WASHINGTON – Monica Goodling, once Attorney General Alberto Gonzales’ White House liaison, would be granted immunity from prosecution and forced to testify under a plan being considered by a House panel probing the firings of federal prosecutors.
House Judiciary Committee Chairman John Conyers said Tuesday that Goodling, who has refused to testify, has much to contribute to the investigation.
“I am hopeful we can approve immunity so that we can schedule her to testify as soon as possible and begin to clear up the many inconsistencies and gaps surrounding this matter,” said Conyers, D-Mich.
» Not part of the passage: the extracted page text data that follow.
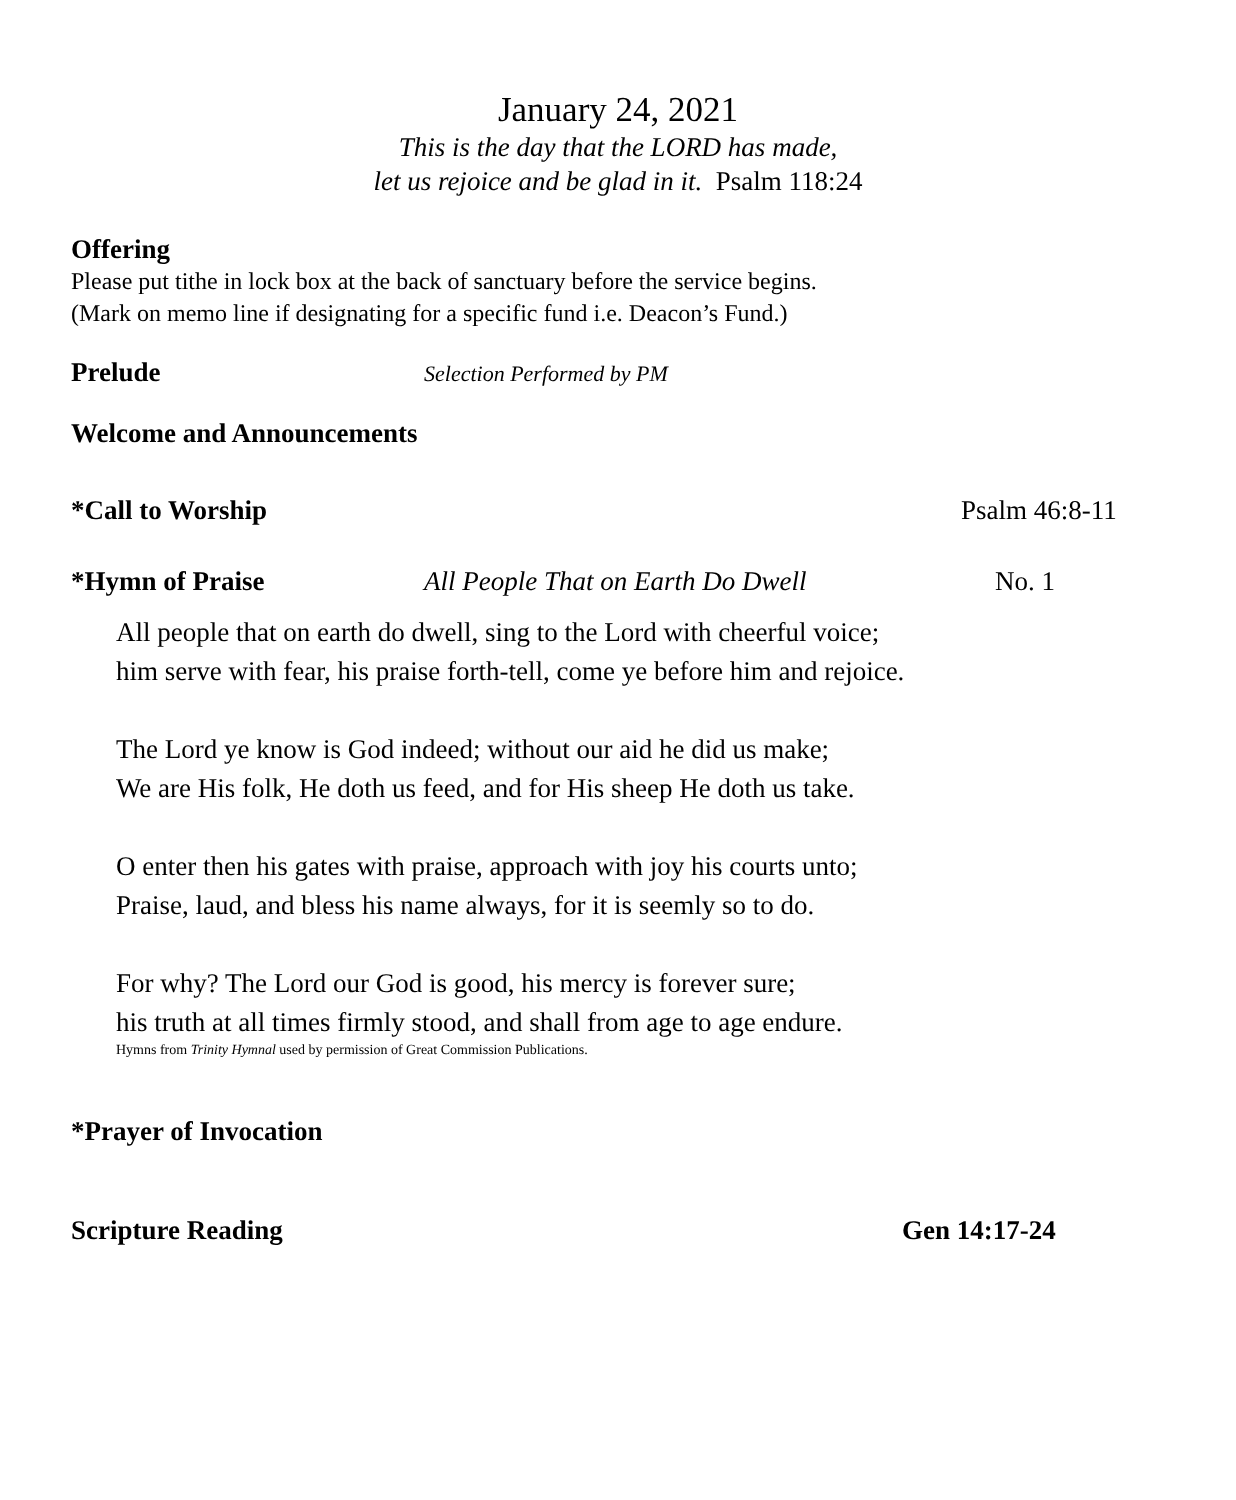January 24, 2021
This is the day that the LORD has made,
let us rejoice and be glad in it. Psalm 118:24
Offering
Please put tithe in lock box at the back of sanctuary before the service begins.
(Mark on memo line if designating for a specific fund i.e. Deacon’s Fund.)
Prelude Selection Performed by PM
Welcome and Announcements
*Call to Worship Psalm 46:8-11
*Hymn of Praise All People That on Earth Do Dwell No. 1
All people that on earth do dwell, sing to the Lord with cheerful voice;
him serve with fear, his praise forth-tell, come ye before him and rejoice.
The Lord ye know is God indeed; without our aid he did us make;
We are His folk, He doth us feed, and for His sheep He doth us take.
O enter then his gates with praise, approach with joy his courts unto;
Praise, laud, and bless his name always, for it is seemly so to do.
For why? The Lord our God is good, his mercy is forever sure;
his truth at all times firmly stood, and shall from age to age endure.
Hymns from Trinity Hymnal used by permission of Great Commission Publications.
*Prayer of Invocation
Scripture Reading Gen 14:17-24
“She’s at the nexus of the relationship between the White House and the Justice Department,” added Sen. Charles Schumer, D-N.Y.
Conyers had scheduled a committee vote today on granting Goodling immunity but agreed late Tuesday to a request from the panel’s Republicans to postpone it a week, said a committee spokeswoman. A two-thirds majority vote on the committee would be required to grant her immunity. The panel has 22 Democrats and 17 Republicans.
Goodling quit her job as senior counsel to Gonzales and the Justice Department’s liaison with the White House amid the mushrooming furor over the firing of eight U.S. attorneys, then refused to testify before House and Senate committees, invoked her Fifth Amendment right against self-incrimination. She and her lawyer have said any testimony could amount to a perjury trap.